Regarding the payment of commission, there is a clause in the contract which mentions liability for paying commission if the tenancy is ended early. I take the view that since the landlord was and is in breach of the contract, that this is not reasonably enforceable; as you say, if anything it is I that could fairly pursue compensation.
Were you given the deposit prescribed information after you paid the deposit? Section 213 of the Housing Act 2004 requires you to be given the information ‘within the period of 30 days beginning with the date on which the deposit is received by the landlord’. If you are served the PI before you paid your deposit then it hasn’t been served in accordance with the HA.
I have seen several agencies who include the PI in the contract, which is signed and given to the tenant and then the deposit is paid.
Hi Adam, short answer is yes. I paid the deposit on the 28th September 2018, the PI was supplied on 9th October 2018. In this matter alone they managed to do the right thing.
“I regard her demand that you refund her agency fees as totally outrageous. It is to make it clear to all that this type of thing is unacceptable that we now have the Tenant Fees Act 2019 (due to come into force on 1 June).”
I believe that this is allowed under para 7 (or possibly 6) of Schedule 1.
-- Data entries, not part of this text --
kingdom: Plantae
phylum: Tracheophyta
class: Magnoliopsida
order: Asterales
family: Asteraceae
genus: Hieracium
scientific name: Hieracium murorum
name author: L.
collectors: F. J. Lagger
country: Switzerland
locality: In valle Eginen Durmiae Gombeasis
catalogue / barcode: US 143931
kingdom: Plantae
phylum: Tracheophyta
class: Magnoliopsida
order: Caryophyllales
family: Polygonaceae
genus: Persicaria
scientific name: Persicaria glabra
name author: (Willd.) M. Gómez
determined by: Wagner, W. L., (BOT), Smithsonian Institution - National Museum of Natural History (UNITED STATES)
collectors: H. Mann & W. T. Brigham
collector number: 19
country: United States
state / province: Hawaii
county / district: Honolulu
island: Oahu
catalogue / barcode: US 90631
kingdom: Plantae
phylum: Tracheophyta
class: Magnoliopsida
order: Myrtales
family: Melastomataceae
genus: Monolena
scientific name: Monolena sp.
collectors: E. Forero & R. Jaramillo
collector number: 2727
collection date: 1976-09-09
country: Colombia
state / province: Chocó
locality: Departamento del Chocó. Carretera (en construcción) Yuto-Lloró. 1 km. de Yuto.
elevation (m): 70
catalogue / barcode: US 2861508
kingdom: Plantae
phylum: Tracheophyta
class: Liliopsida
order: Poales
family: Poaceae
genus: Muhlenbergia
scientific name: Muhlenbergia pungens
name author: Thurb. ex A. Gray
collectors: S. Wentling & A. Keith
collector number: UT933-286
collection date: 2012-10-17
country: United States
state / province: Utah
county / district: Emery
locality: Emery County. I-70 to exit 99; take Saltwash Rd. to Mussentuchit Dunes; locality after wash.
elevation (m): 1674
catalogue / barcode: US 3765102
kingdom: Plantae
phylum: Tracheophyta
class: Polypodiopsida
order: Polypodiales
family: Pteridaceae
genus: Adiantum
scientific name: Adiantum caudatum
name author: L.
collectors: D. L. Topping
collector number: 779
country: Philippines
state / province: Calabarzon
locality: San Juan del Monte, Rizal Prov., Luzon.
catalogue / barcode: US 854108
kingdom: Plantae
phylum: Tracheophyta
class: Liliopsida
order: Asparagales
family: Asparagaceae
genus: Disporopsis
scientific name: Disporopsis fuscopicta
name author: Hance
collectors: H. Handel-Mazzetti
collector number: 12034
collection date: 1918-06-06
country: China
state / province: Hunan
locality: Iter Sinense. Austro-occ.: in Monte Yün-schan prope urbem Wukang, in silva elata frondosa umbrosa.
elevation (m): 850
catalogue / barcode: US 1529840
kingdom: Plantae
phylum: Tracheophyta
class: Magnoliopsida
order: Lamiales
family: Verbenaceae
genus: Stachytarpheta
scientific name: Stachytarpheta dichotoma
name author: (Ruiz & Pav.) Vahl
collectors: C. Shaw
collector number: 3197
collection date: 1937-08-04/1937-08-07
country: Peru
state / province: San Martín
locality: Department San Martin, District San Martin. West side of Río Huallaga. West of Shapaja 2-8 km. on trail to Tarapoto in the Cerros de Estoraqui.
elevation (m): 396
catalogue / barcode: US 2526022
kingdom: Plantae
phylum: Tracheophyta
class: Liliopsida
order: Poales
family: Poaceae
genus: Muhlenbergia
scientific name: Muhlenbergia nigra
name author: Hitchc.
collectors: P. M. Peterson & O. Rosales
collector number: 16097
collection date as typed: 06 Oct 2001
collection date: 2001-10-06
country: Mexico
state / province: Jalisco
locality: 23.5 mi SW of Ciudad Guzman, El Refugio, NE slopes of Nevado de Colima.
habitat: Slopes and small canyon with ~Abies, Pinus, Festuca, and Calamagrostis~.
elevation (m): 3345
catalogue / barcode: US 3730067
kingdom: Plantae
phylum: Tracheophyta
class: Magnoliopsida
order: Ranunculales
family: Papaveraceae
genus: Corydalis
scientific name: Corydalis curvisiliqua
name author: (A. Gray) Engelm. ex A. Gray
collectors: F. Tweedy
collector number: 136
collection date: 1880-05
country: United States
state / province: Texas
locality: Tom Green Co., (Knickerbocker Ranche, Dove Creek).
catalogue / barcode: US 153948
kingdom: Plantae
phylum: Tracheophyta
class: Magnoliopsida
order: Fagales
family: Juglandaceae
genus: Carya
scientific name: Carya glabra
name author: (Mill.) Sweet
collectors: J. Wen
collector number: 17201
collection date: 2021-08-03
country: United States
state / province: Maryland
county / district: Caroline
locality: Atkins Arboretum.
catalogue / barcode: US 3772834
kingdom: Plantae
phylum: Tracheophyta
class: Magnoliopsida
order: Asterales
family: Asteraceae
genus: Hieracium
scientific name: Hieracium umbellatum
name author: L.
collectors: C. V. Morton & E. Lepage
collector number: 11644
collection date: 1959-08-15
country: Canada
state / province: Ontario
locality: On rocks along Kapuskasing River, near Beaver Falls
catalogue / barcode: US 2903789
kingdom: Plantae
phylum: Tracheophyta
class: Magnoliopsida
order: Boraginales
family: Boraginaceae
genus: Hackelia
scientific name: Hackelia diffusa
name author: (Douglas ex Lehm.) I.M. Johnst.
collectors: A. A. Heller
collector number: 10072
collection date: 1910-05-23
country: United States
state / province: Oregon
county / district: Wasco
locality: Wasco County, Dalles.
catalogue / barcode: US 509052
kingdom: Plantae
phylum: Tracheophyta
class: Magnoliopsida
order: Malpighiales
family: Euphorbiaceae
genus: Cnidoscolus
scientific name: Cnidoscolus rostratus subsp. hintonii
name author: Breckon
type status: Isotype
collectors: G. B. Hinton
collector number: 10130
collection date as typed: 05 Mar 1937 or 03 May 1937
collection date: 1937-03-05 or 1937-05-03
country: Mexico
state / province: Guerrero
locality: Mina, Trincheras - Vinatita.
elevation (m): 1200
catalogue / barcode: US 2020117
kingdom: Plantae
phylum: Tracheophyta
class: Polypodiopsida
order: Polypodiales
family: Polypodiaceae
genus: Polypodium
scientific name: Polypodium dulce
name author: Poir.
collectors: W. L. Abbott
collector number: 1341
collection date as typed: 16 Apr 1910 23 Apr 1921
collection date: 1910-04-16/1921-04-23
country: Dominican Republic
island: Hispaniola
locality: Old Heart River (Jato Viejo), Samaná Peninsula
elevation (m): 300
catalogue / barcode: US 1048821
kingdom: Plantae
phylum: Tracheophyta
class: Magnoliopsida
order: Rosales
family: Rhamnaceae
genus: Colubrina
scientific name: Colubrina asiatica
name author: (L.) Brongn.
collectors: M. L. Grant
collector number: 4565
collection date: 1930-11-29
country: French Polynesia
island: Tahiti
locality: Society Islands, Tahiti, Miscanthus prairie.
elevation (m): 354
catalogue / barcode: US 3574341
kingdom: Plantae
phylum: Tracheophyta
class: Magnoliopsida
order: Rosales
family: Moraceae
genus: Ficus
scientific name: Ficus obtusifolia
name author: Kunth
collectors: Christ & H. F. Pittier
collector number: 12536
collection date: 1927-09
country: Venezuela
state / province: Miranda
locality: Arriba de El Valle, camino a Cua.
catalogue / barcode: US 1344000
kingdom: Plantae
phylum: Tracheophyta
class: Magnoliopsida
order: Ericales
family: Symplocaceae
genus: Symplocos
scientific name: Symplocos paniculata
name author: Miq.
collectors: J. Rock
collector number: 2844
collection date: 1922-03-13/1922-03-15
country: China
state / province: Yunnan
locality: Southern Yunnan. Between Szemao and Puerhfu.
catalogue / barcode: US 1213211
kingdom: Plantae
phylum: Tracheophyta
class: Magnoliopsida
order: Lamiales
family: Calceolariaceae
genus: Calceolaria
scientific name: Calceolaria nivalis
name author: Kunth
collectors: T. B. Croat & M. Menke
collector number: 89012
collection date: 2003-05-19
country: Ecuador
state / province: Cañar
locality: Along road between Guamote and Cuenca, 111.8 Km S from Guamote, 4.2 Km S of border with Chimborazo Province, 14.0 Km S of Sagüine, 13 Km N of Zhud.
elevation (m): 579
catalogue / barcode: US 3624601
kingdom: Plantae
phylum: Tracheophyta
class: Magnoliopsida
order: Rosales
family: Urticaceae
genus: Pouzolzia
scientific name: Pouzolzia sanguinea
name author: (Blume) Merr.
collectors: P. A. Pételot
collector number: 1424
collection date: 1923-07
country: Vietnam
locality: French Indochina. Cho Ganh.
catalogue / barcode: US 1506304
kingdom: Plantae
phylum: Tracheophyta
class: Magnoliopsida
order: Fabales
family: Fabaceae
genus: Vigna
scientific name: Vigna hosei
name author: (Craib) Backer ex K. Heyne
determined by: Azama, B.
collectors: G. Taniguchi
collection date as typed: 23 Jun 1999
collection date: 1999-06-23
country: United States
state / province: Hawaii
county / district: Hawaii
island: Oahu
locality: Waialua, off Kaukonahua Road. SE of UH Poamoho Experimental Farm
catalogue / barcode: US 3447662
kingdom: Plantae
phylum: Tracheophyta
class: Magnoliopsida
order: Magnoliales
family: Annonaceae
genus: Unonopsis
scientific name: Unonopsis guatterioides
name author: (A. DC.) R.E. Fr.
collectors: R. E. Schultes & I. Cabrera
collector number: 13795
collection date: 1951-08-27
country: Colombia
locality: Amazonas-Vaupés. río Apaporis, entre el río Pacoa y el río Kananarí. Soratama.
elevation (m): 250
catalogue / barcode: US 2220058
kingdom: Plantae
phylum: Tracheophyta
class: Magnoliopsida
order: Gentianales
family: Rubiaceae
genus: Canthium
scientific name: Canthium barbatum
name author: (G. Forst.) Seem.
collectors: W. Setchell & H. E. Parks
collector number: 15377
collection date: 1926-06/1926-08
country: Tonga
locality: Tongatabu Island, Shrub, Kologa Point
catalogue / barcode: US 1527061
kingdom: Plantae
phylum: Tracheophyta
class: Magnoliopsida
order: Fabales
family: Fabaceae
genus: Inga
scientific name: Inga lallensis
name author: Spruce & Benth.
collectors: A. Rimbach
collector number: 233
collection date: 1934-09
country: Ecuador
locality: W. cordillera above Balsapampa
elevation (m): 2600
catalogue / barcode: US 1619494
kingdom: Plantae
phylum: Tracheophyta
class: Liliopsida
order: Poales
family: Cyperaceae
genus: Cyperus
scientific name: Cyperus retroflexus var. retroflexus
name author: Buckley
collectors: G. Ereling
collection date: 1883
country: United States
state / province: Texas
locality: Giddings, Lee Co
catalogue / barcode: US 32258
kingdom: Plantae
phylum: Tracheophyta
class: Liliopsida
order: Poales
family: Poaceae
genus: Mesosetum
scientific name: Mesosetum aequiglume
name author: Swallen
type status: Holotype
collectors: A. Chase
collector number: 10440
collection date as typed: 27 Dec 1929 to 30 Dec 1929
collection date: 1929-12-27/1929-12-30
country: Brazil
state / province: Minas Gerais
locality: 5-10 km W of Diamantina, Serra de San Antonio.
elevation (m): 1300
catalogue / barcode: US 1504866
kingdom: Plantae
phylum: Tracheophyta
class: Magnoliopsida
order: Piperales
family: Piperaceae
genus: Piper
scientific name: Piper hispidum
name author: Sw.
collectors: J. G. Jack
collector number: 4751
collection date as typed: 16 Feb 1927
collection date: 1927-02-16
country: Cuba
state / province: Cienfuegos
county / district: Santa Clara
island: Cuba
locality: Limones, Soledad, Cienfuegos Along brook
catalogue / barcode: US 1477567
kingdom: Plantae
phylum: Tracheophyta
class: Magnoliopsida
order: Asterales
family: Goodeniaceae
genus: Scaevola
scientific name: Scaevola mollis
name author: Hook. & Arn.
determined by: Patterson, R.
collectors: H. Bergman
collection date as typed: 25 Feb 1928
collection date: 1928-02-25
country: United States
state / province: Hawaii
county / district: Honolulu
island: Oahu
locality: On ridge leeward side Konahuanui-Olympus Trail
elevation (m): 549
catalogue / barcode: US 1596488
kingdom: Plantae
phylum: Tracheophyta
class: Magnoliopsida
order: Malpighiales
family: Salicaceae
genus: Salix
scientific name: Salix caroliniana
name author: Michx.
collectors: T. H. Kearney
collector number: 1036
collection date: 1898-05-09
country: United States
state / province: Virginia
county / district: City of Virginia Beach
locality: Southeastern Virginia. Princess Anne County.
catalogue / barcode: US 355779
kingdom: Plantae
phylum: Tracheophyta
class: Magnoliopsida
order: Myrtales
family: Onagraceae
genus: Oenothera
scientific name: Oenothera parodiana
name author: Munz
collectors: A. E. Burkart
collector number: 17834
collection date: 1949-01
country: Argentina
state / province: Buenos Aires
Update: I raised the dispute with the DPS, believing that I was within the 3 month timeframe. Unfortunately, they said I was just outside of the timeframe; I had believed that the three months was from when the new tenants moved in, but the DPS counted it from the date on which I vacated the property.
I wrote an email to the landlord requesting once more the return of my deposit; the agents responded saying they had transferred the deposit to the landlord already, as the three months had passed. Strangely they are arranging to refund what they call overpaid rent, which is in direct contradiction to the claim on rent that the landlord made.
I have stated in response that I will take the matter to court; can someone confirm that this is the only course of action now available to me?
I don’t think it is the place of this blog to specifically recommend a course of action, we have not seen all the paperwork for example. I would advise that before taking further action you speak to solicitors.